The French Revolution of 1789 spurred a great fear among the leading powers in Europe. The Revolution instilled great fear of the lower classes violently rising against the Old Regime.

Varying Perspectives

The Concert was divided throughout by the differing ideological perspectives of its principal participants. While the Continental powers sought to maintain the political status quo in western and central Europe to the extent of armed intervention against revolutionary outbreaks which might threaten conservative order, British statesmen from the 1820s pursued a less reactionary policy, notably in opposing any threat to the revolutions against Spanish and Portuguese rule in Latin America. Britain similarly stood aside from the Continental monarchies' authorization of Austrian military intervention in the 1821 Italian Carbonari insurrections and French intervention in Spain in 1823. The July Revolution of 1830 eroded the unity of the Continental powers by bringing France under a more liberal monarchy.

Results of the Concert

The Concert's principal accomplishments were the securing of the independence of Greece (1830) and Belgium (1831).

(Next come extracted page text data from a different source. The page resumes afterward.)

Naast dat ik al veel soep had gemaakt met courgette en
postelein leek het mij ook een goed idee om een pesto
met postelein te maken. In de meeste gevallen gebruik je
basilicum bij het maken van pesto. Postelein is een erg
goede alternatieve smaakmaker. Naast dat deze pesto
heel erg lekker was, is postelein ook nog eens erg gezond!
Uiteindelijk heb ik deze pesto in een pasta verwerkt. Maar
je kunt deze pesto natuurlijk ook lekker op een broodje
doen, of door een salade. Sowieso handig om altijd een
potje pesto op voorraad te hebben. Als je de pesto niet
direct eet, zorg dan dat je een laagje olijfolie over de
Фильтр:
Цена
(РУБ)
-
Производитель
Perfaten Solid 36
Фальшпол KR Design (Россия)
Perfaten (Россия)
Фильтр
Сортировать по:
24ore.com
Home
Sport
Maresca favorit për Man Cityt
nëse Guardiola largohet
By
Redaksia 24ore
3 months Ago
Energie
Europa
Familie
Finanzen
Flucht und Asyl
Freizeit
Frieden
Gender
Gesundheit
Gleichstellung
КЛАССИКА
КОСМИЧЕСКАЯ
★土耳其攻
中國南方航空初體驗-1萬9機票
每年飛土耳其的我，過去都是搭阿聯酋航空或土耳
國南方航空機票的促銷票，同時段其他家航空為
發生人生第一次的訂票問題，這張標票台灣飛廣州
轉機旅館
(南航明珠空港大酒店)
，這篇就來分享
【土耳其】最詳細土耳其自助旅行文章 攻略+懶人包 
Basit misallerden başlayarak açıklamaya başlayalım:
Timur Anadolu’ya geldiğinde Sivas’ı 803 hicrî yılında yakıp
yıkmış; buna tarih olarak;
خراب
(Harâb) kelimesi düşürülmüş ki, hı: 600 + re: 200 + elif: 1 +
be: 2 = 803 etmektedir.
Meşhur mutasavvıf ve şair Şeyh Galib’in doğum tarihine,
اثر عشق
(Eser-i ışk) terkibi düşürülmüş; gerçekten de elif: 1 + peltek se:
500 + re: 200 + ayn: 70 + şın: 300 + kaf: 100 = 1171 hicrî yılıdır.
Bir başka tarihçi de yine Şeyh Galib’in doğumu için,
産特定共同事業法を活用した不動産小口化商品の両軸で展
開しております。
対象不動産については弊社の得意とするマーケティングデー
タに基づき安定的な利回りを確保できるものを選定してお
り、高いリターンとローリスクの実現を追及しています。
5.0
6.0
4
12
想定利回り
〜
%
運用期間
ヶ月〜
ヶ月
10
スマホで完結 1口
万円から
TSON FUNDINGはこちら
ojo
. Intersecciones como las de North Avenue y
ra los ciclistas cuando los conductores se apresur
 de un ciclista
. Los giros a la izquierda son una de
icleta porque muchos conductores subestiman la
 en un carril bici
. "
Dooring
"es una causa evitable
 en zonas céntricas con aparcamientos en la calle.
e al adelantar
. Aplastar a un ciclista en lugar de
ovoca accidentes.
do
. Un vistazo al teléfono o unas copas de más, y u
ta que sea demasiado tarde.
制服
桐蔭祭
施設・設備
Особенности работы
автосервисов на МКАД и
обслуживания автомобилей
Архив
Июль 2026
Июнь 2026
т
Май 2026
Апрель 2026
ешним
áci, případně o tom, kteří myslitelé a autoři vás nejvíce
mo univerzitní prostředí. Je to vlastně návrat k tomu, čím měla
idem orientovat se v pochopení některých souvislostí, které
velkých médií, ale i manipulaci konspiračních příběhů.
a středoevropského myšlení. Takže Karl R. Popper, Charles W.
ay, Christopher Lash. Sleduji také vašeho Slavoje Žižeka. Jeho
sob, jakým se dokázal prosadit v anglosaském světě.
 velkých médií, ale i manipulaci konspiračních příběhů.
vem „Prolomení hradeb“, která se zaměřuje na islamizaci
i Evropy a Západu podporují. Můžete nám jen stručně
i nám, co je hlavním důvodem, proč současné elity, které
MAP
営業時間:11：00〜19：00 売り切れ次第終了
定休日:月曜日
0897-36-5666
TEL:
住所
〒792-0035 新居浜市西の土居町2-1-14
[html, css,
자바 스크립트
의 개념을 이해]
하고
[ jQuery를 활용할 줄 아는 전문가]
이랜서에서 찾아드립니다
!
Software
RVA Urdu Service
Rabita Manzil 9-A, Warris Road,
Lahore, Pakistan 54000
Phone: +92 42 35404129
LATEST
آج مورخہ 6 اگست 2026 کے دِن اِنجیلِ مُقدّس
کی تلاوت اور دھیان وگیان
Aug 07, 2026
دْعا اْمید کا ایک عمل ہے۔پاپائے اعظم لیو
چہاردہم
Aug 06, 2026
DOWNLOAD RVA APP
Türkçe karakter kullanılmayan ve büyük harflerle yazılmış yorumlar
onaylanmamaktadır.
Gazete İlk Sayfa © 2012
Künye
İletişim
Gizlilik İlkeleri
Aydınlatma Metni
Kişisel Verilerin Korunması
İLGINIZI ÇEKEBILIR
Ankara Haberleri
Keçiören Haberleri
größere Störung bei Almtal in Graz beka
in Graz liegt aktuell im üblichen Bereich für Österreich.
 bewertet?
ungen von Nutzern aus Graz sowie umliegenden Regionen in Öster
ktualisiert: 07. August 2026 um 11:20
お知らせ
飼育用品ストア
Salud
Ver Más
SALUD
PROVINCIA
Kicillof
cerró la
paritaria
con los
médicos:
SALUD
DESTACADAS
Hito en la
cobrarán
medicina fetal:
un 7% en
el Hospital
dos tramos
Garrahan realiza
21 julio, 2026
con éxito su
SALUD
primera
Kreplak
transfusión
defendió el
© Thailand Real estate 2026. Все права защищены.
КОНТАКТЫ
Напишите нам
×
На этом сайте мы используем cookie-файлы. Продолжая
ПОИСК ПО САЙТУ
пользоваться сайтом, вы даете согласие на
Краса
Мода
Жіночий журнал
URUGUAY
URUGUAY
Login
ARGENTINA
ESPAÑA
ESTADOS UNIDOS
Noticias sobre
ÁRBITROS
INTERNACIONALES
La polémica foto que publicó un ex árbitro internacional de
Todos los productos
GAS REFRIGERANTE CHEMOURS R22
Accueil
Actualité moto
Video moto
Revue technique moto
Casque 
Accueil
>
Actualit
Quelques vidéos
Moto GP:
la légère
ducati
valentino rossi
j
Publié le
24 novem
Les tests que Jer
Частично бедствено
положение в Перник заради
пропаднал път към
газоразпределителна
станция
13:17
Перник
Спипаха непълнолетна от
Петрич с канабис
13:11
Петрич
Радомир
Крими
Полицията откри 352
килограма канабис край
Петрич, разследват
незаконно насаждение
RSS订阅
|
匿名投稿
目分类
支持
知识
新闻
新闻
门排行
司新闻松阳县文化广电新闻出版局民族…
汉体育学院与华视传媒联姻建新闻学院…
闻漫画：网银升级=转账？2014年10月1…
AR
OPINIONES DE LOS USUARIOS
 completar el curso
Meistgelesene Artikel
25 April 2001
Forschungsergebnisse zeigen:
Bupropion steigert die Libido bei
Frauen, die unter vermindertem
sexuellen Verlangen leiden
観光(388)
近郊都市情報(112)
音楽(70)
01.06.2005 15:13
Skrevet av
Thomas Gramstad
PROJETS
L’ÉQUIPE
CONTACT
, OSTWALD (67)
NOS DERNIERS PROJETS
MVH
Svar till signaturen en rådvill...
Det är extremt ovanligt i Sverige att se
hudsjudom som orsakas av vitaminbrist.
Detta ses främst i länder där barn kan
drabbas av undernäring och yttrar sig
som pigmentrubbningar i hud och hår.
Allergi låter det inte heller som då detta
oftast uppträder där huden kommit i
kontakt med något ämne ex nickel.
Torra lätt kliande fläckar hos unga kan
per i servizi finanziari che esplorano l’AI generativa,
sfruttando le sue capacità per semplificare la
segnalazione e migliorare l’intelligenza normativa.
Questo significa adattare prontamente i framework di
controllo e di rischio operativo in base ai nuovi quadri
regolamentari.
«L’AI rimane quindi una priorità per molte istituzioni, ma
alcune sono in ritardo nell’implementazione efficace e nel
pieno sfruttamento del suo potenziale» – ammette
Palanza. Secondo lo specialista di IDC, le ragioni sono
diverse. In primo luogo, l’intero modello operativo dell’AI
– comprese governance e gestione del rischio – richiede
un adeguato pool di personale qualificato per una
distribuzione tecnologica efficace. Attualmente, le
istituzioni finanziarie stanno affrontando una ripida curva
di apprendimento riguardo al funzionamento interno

In 1840 the powers (except France) intervened in defense of the Ottoman Empire (against which they had supported Greece) to end Egypt's eight-year occupation of Syria.

The Demise of the Concert

Fatally weakened by the European revolutionary upheavals of 1848 with their demands for revision of the Vienna frontiers along national lines, the last vestiges of the Concert expired amid successive wars between its participants - the Crimean War (1854-56), the Franco-Austrian War (1859), the Austro-Prussian War (1866) and the Franco-Prussian War (1870-71).